The thought of entering my 4th year in college is still surreal to me. Who’d have thought that I would get this far? I entered Ateneo an AMF/Applied Math-Finance major and, hopefully, I will graduate it a MIS/Management in Information Systems major (and a Creative Writing minor).
I know shifting is probably one of the best decisions I made in college. I think I talked about it a few times here (and in my other accounts). Things are better now in a lot of ways. Before, I was very scared and hesitant to do it, thinking that it might just be a phase I was going through. In the end, I jumped ship. That was when I learned one thing: it’s okay to take risks. Look at what’s happening now.

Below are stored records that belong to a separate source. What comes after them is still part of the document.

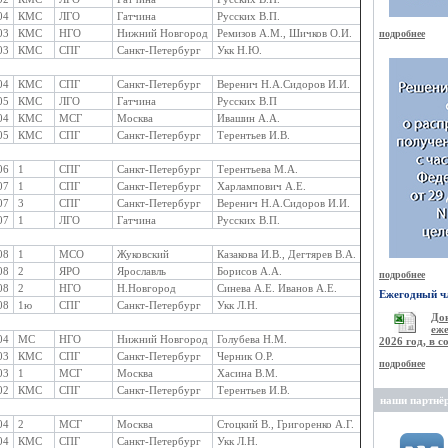
04
КМС
ЛГО
Гатчина
Русских В.П.
03
КМС
НГО
Нижний Новгород
Ремизов А.М., Шичков О.И.
подробнее
03
КМС
СПГ
Санкт-Петербург
Укк Н.Ю.
04
КМС
СПГ
Санкт-Петербург
Веренич Н.А.Сидоров И.И.
05
КМС
ЛГО
Гатчина
Русских В.П
04
КМС
МСГ
Москва
Ивашин А.А.
05
КМС
СПГ
Санкт-Петербург
Терентьев И.В.
06
1
СПГ
Санкт-Петербург
Терентьева М.А.
07
1
СПГ
Санкт-Петербург
Харлампович А.Е.
07
3
СПГ
Санкт-Петербург
Веренич Н.А.Сидоров И.И.
07
1
ЛГО
Гатчина
Русских В.П.
08
1
МСО
Жуковский
Казакова И.В., Дегтярев В.А.
08
2
ЯРО
Ярославль
Борисов А.А.
подробнее
08
2
НГО
Н.Новгород
Синева А.Е. Иванов А.Е.
Ежегодный чл
08
1ю
СПГ
Санкт-Петербург
Укк Л.Н.
Д
еже
04
МС
НГО
Нижний Новгород
Голубева Н.М.
2026 год, в 
03
КМС
СПГ
Санкт-Петербург
Черник О.Р.
подробнее
03
1
МСГ
Москва
Хасина В.М.
02
КМС
СПГ
Санкт-Петербург
Терентьев И.В.
наши партнё
04
2
МСГ
Москва
Стоцкий В., Григоренко А.Г.
04
КМС
СПГ
Санкт-Петербург
Укк Л.Н.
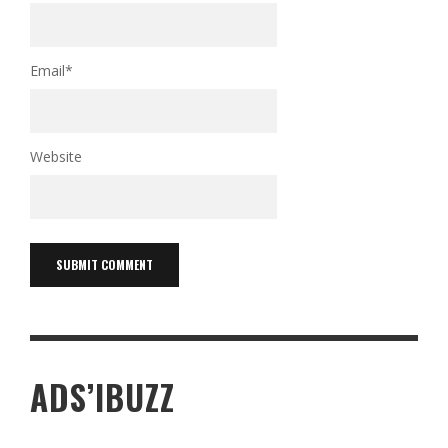
Email
*
Website
ADS’IBUZZ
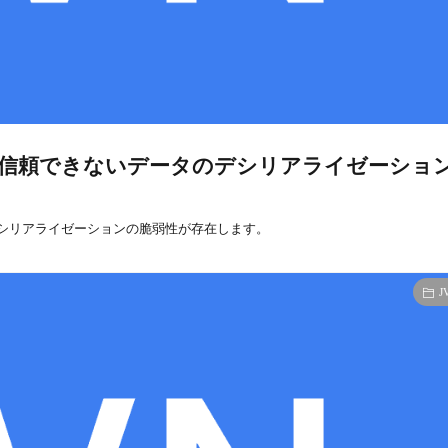
ntsにおける信頼できないデータのデシリアライゼーショ
いデータのデシリアライゼーションの脆弱性が存在します。
J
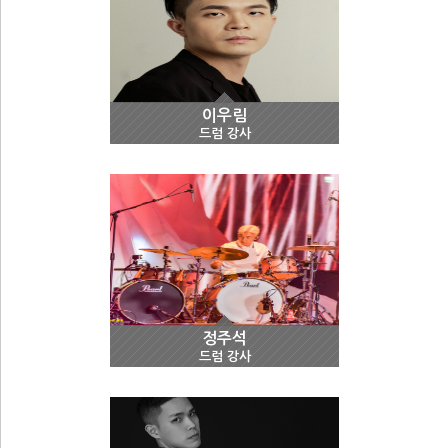
이우림
드럼 강사
정주석
드럼 강사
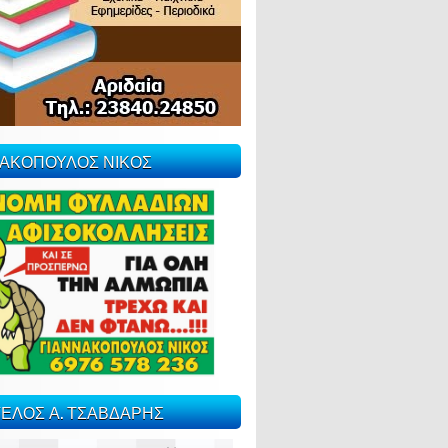
ΝΑΚΟΠΟΥΛΟΣ ΝΙΚΟΣ
ΕΛΟΣ Α. ΤΣΑΒΔΑΡΗΣ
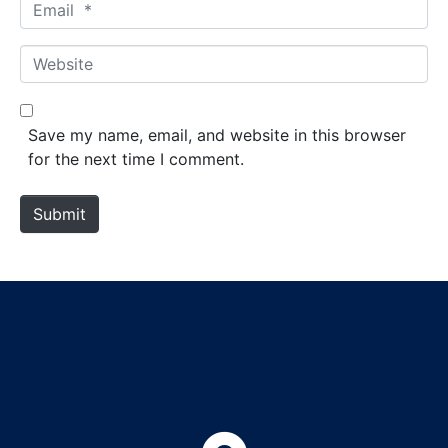
E
e
m
*
a
W
i
e
l
b
*
s
Save my name, email, and website in this browser
i
for the next time I comment.
t
e
Submit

With Senior year fast approaching, I can’t help but think that shit’s getting real. Friends would be applying for jobs, we’d all be signing up for yearbook photoshoots, and, hopefully, we’d all survive whatever hell academics would throw at us.

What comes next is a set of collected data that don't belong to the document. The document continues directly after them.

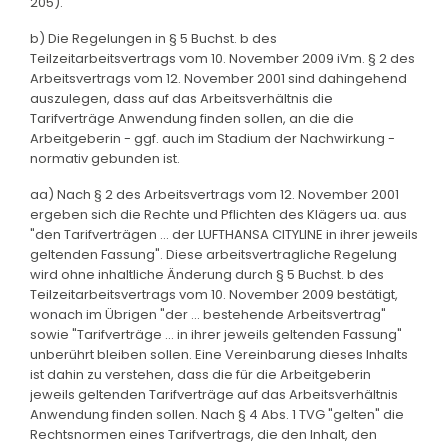
205).
b) Die Regelungen in § 5 Buchst. b des
Teilzeitarbeitsvertrags vom 10. November 2009 iVm. § 2 des
Arbeitsvertrags vom 12. November 2001 sind dahingehend
auszulegen, dass auf das Arbeitsverhältnis die
Tarifverträge Anwendung finden sollen, an die die
Arbeitgeberin - ggf. auch im Stadium der Nachwirkung -
normativ gebunden ist.
aa) Nach § 2 des Arbeitsvertrags vom 12. November 2001
ergeben sich die Rechte und Pflichten des Klägers ua. aus
"den Tarifverträgen ... der LUFTHANSA CITYLINE in ihrer jeweils
geltenden Fassung". Diese arbeitsvertragliche Regelung
wird ohne inhaltliche Änderung durch § 5 Buchst. b des
Teilzeitarbeitsvertrags vom 10. November 2009 bestätigt,
wonach im Übrigen "der ... bestehende Arbeitsvertrag"
sowie "Tarifverträge ... in ihrer jeweils geltenden Fassung"
unberührt bleiben sollen. Eine Vereinbarung dieses Inhalts
ist dahin zu verstehen, dass die für die Arbeitgeberin
jeweils geltenden Tarifverträge auf das Arbeitsverhältnis
Anwendung finden sollen. Nach § 4 Abs. 1 TVG "gelten" die
Rechtsnormen eines Tarifvertrags, die den Inhalt, den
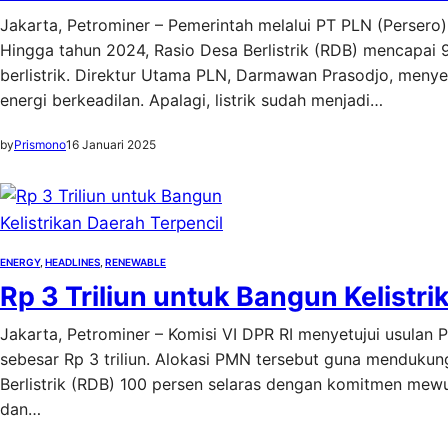
Jakarta, Petrominer – Pemerintah melalui PT PLN (Persero)
Hingga tahun 2024, Rasio Desa Berlistrik (RDB) mencapai 9
berlistrik. Direktur Utama PLN, Darmawan Prasodjo, men
energi berkeadilan. Apalagi, listrik sudah menjadi…
by
Prismono
16 Januari 2025
ENERGY
, 
HEADLINES
, 
RENEWABLE
Rp 3 Triliun untuk Bangun Kelistr
Jakarta, Petrominer – Komisi VI DPR RI menyetujui usulan
sebesar Rp 3 triliun. Alokasi PMN tersebut guna mendukun
Berlistrik (RDB) 100 persen selaras dengan komitmen mewu
dan…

Then again, I’m extending another year. It’s just sad how I won’t be able to graduate with my friends. Instead of with them, I’ll probably be cheering for them at the side, like a proud mom (I sound pathetic and cheesy haha). I just wish we could all do it together.
Anyway, JUNIOR YEAR WAS VERY INTERESTING. Finally got to start on my (new) major subjects along with the ones for my minor. I love it. I got to have the best of both worlds–programming and writing. I still have a long way to go and I can’t wait to see what’s in store for me. Cheers to Junior year!